Coordination defect concept is widely used to describe new functionality induced by external influences such high-energy γ-irradiation in chalcogenide glasses. These defects appear as pairs of under- and over-coordinated atoms with corresponding excess of negative and positive electrical charges, respectively. One bond is destroyed by external influence, but another one, sometimes of different type (homopolar-to-heteropolar bond switching and vice versa), is formed in its place. Thus, the observed new functionality is explained by additional disordering within initial covalent bond distribution frozen during glass transition and electrical field throughout bulk irradiated glass caused due to local charge excesses of randomly-distributed defects. These defects significantly disturb both atomic and electron sub-systems of chalcogenide glasses.

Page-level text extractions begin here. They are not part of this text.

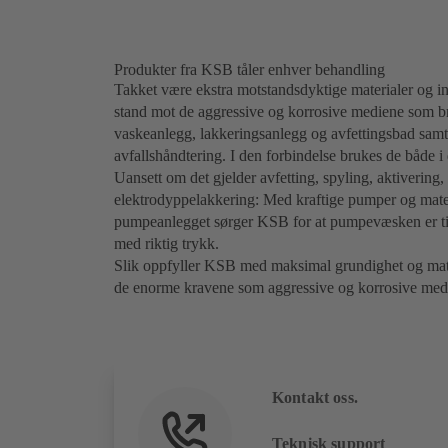
Produkter fra KSB tåler enhver behandling
Takket være ekstra motstandsdyktige materialer og i
stand mot de aggressive og korrosive mediene som br
vaskeanlegg, lakkeringsanlegg og avfettingsbad samt 
avfallshåndtering. I den forbindelse brukes de både i
Uansett om det gjelder avfetting, spyling, aktivering,
elektrodyppelakkering: Med kraftige pumper og mate
pumpeanlegget sørger KSB for at pumpevæsken er tilgje
med riktig trykk.
Slik oppfyller KSB med maksimal grundighet og materi
de enorme kravene som aggressive og korrosive medier 
Kontakt oss.
Teknisk support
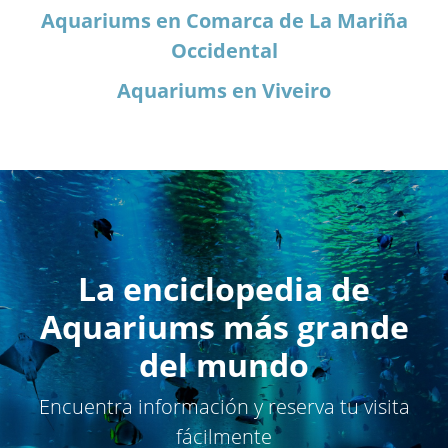
Aquariums en Comarca de La Mariña
Occidental
Aquariums en Viveiro
La enciclopedia de
Aquariums más grande
del mundo
Encuentra información y reserva tu visita
fácilmente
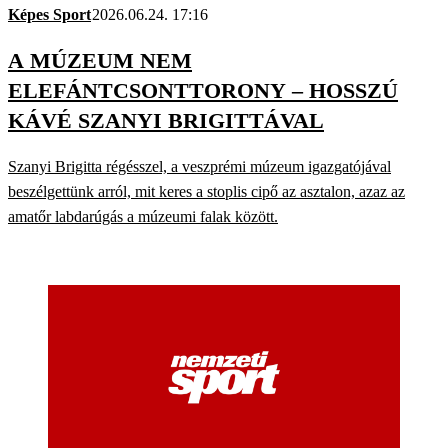
Képes Sport
2026.06.24. 17:16
A MÚZEUM NEM
ELEFÁNTCSONTTORONY – HOSSZÚ
KÁVÉ SZANYI BRIGITTÁVAL
Szanyi Brigitta régésszel, a veszprémi múzeum igazgatójával
beszélgettünk arról, mit keres a stoplis cipő az asztalon, azaz az
amatőr labdarúgás a múzeumi falak között.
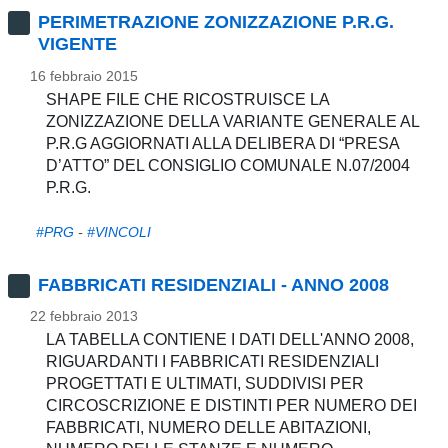
PERIMETRAZIONE ZONIZZAZIONE P.R.G.
VIGENTE
16 febbraio 2015
SHAPE FILE CHE RICOSTRUISCE LA
ZONIZZAZIONE DELLA VARIANTE GENERALE AL
P.R.G AGGIORNATI ALLA DELIBERA DI “PRESA
D’ATTO” DEL CONSIGLIO COMUNALE N.07/2004
P.R.G.
#PRG
-
#VINCOLI
FABBRICATI RESIDENZIALI - ANNO 2008
22 febbraio 2013
LA TABELLA CONTIENE I DATI DELL'ANNO 2008,
RIGUARDANTI I FABBRICATI RESIDENZIALI
PROGETTATI E ULTIMATI, SUDDIVISI PER
CIRCOSCRIZIONE E DISTINTI PER NUMERO DEI
FABBRICATI, NUMERO DELLE ABITAZIONI,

We examine the high-resolution X-ray photoelectron spectroscopy (XPS) to study induced coordination defects in As(Sb)-Ge-S(Se) glasses. At the example of glassy Ge23.5Sb11.8S64.7 it is shown these defects are revealed as changes in:
- density of chalcogen-localised lone-pair electrons at the top of the valence band due to positively-charged overcoordinated atoms;
- core-level XPS spectra due to coordination defects with modified charge distribution;
- core-level XPS spectra due to "wrong" homopolar bonds and/or nearest neighbouring charged defects.
Simultaneously, these defects were studied with positron annihilation lifetime (PAL) technique, the obtained results being treated within two-state positron trapping model. It is shown that only under-coordinated defects can be satisfactorily tested with this technique. In the case of under-coordinated chalcogen and pnictide atoms, the excess of free volume is quite great to be detectable as additional input in the second defect-related PAL component, while under-coordinated tathogens atoms are practically non-detectable because of low accompanied free volume. It is concluded these are in full agreement with ones obtained by XPS. |